**Exercise goal**
Pull out every line of the listing below that contains the word "pantry".

Top of Records shown

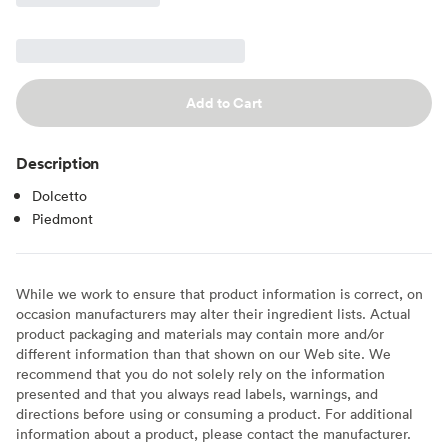
Add to Cart
Description
Dolcetto
Piedmont
While we work to ensure that product information is correct, on
occasion manufacturers may alter their ingredient lists. Actual
product packaging and materials may contain more and/or
different information than that shown on our Web site. We
recommend that you do not solely rely on the information
presented and that you always read labels, warnings, and
directions before using or consuming a product. For additional
information about a product, please contact the manufacturer.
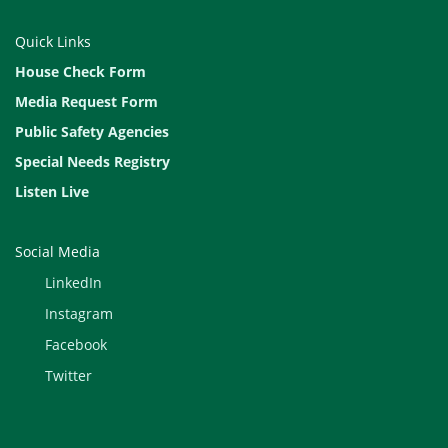
Quick Links
House Check Form
Media Request Form
Public Safety Agencies
Special Needs Registry
Listen Live
Social Media
LinkedIn
Instagram
Facebook
Twitter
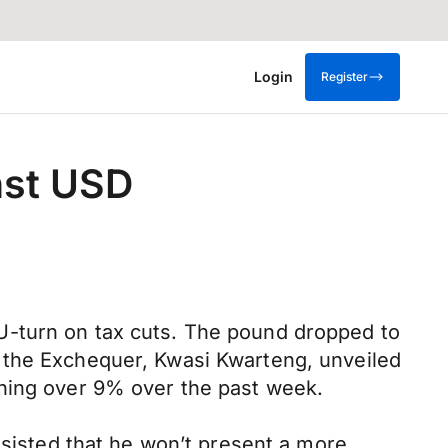
Login
Register
nst USD
U-turn on tax cuts. The pound dropped to
 the Exchequer, Kwasi Kwarteng, unveiled
ining over 9% over the past week.
nsisted that he won’t present a more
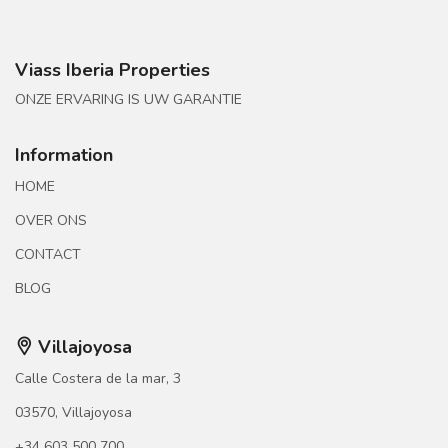
Viass Iberia Properties
ONZE ERVARING IS UW GARANTIE
Information
HOME
OVER ONS
CONTACT
BLOG
Villajoyosa
Calle Costera de la mar, 3
03570, Villajoyosa
+34 603 500 700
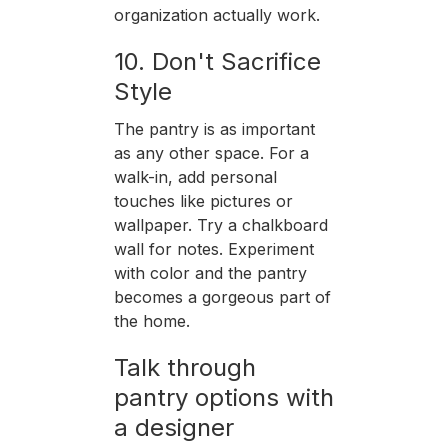
organization actually work.
10. Don't Sacrifice
Style
The pantry is as important
as any other space. For a
walk-in, add personal
touches like pictures or
wallpaper. Try a chalkboard
wall for notes. Experiment
with color and the pantry
becomes a gorgeous part of
the home.
Talk through
pantry options with
a designer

Bottom of Records shown

**Solution**
The pantry is as important
with color and the pantry
pantry options with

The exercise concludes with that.